Mo(W) carbide with a list of desired properties makes it very attractive for catalysis from both fundamental and industrial standpoints. Mo(W)-based carbides have been found to show special catalytic properties similar to noble metals. This has resulted in surging investigation on synthesis of various Mo2C structures, from nanoparticles to nanorods (Vrubel and Hu 2012, Chen et al. 2013a and 2013b, Youn et al. 2014 and Xiao et al. 2015). The methodologies and conditions used for molybdenum (tungsten) carbide preparation determine the chemical and catalytic nature of the obtained materials (Wan et al. 2014 and Wu et al. 2015).

Traditionally, the Mo(W) carbide material is usually synthesized by temperature-programmed reaction (TPR) where a given amount of the oxide precursor (for instance, MoO3 or WO3) is heated gradually under a mixture of hydrogen and hydrocarbon. The oxide firstly is reduced from high valence to lower valence oxide states and then carburized at high temperature. Normally the formed molybdenum carbide is stable hexagonal phase. The formed carbide is passivated using 0.5-1% O2 before exposing to air owing to its pyrophoric property. Using the TPR procedure, many parameters are necessary to consider such as carburizing agent, C/Mo ratio, heating rate, isothermal treatment, and H2 concentration.

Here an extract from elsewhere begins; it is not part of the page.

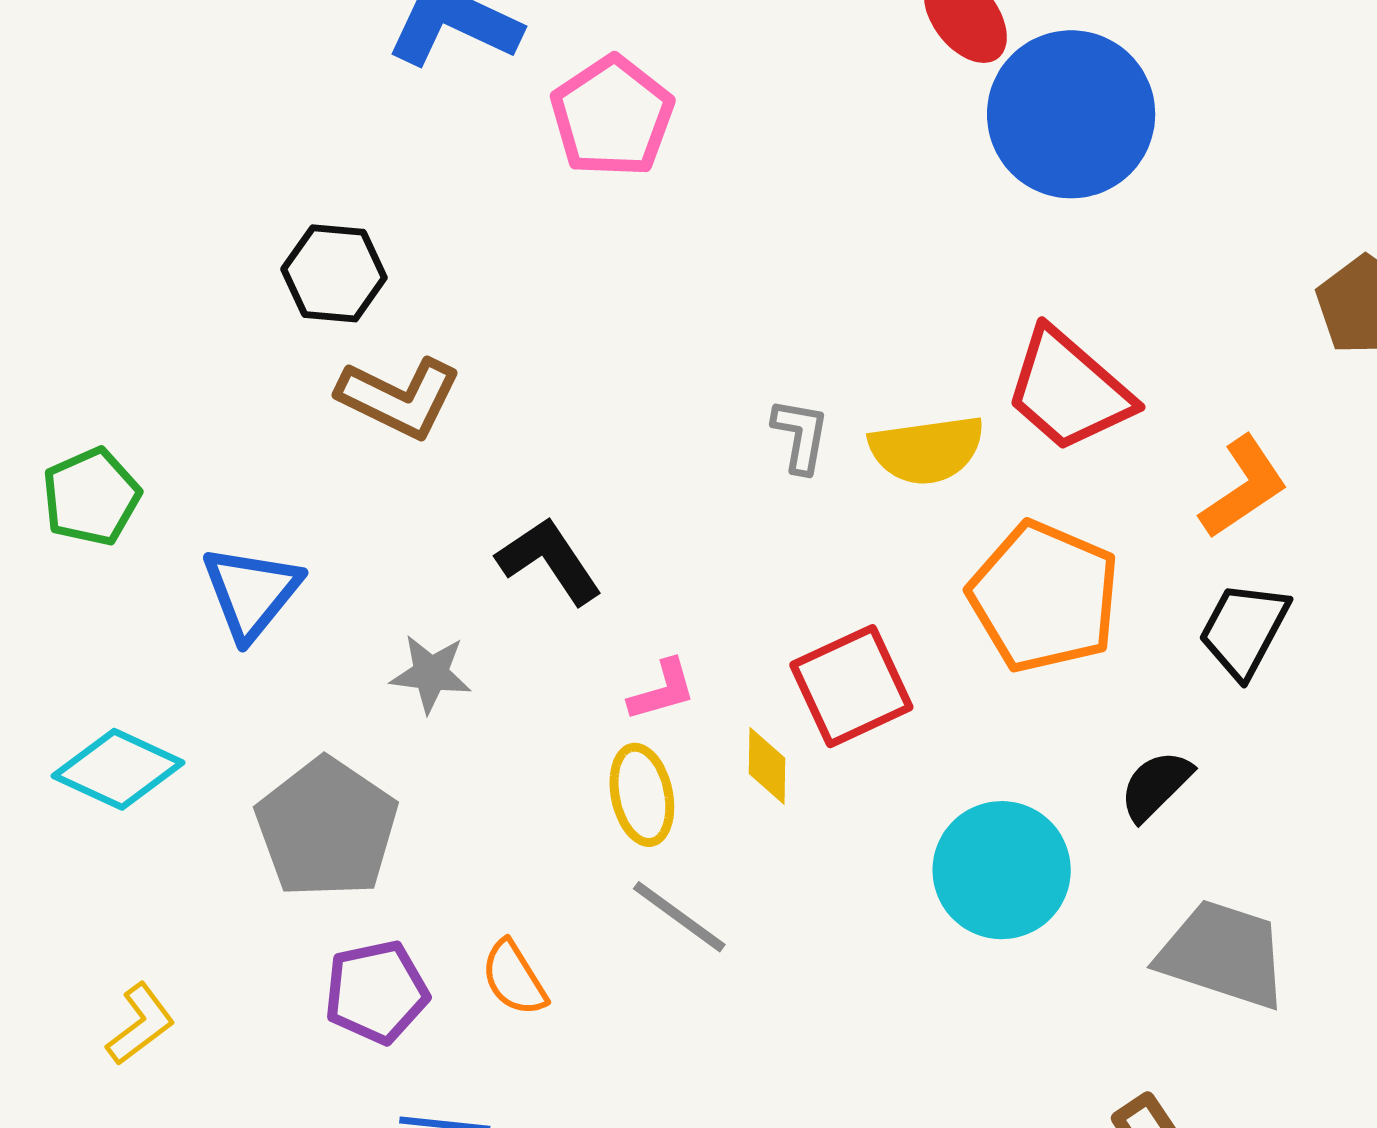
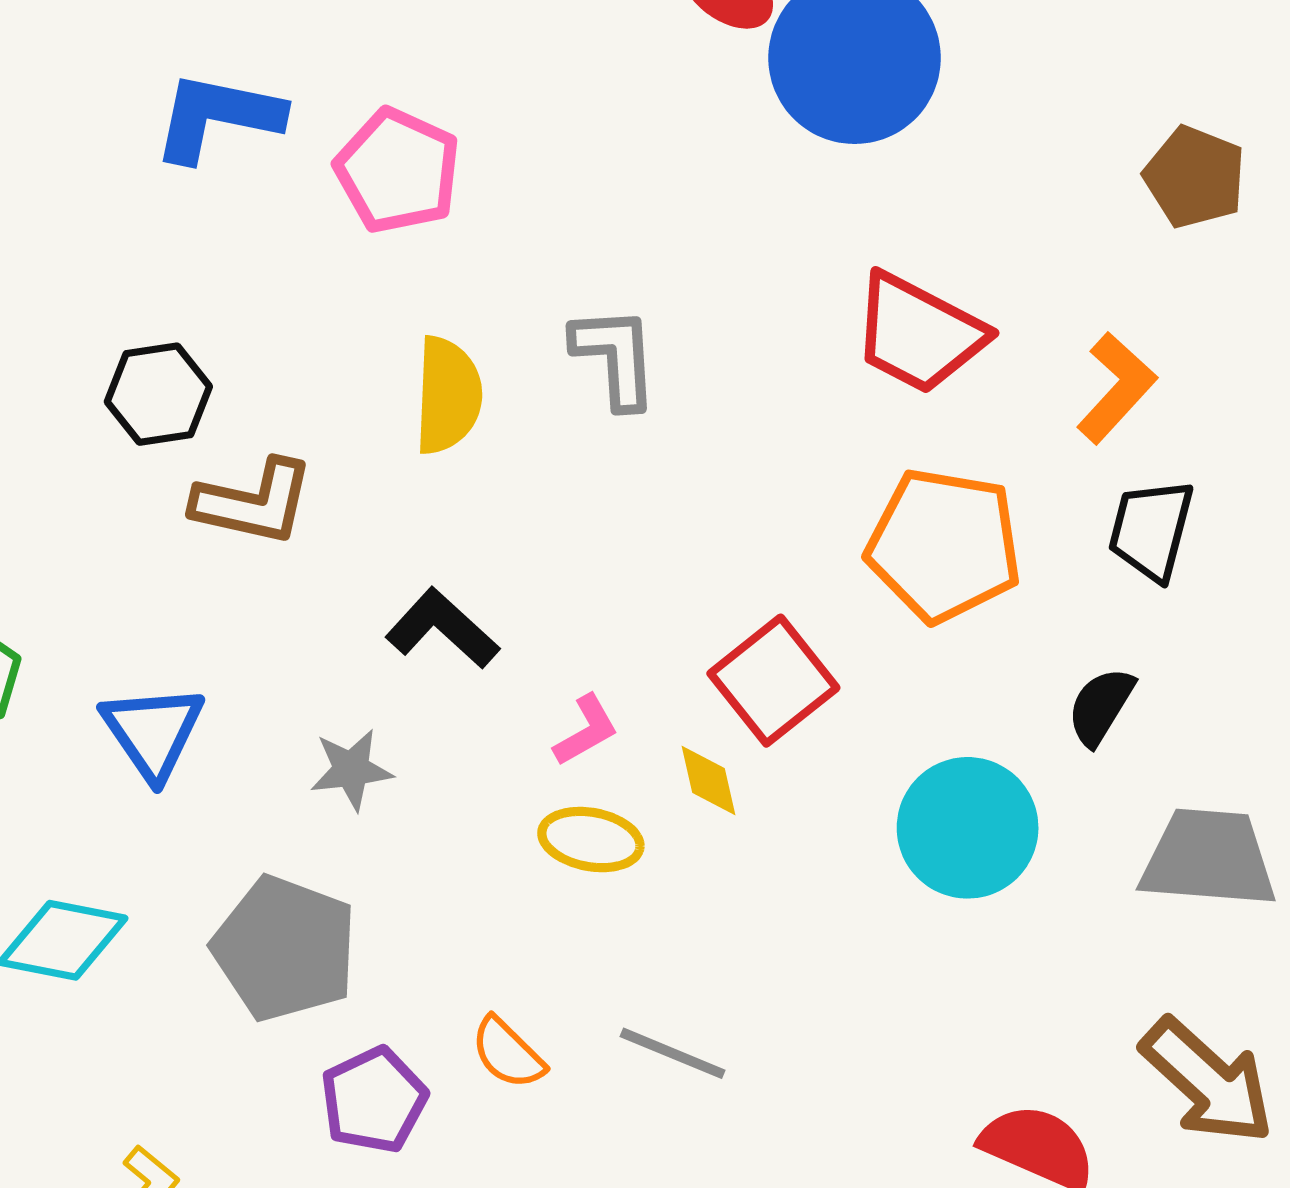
gray L-shape: (800, 436) -> (615, 357), moved, size x1.4
yellow semicircle: (927, 450) -> (448, 395), moved, turned -66
yellow ellipse: (642, 795) -> (591, 840), turned -54
gray line: (679, 917) -> (673, 1053), moved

MoO2 is deemed the common intermediate in carburization process. Guzmán et al. (2013 and 2015) synthesized small MoO2 nanoparticles using EG as reducing agent to fabricate high-dispersed Mo carbide. In-situ time resolved X-ray diffraction shows that the most intense peak of the monoclinic MoO2 phase (011) became broad suggesting the presence of small crystalline domains (Figure 1).

Figure 1.

In situ XRD patterns of the carburization of MoO2 under a mixture of n-heptane/H2 showing the broadening of the carbide peaks.

Source: Reprinted with permission from Guzmán et al. (2013). Copyright of NRC Research Press.

Xiao et al. (2001) compared various molybdenum carbides prepared by the temperature programmed reaction method using mixtures of hydrogen and methane, hydrogen and ethane, or hydrogen and butane. The results show that the choice of hydrocarbon used to synthesize molybdenum carbide significantly affects the structure and texture of the resultant materials. Increasing the chain length of the carburizing agent reduces the particle size and the temperature for phase transformation. Carburizing with hydrogen/methane gives rise to hexagonal closed packed (hcp) carbide (β-Mo2C), while using butane as the carbon source, molybdenum oxide is mainly reduced to face centered cubic (fcc) carbide (α-Mo2C). When using ethane as the carbon source, the resultant carbide has a mixed phase composition with the hcp phase dominant. With modified TPR procedure, it is possible to synthesize nanocrystalline of molybdenum carbide in either cubic or hexagonal phase (Frauwallner et al. 2011).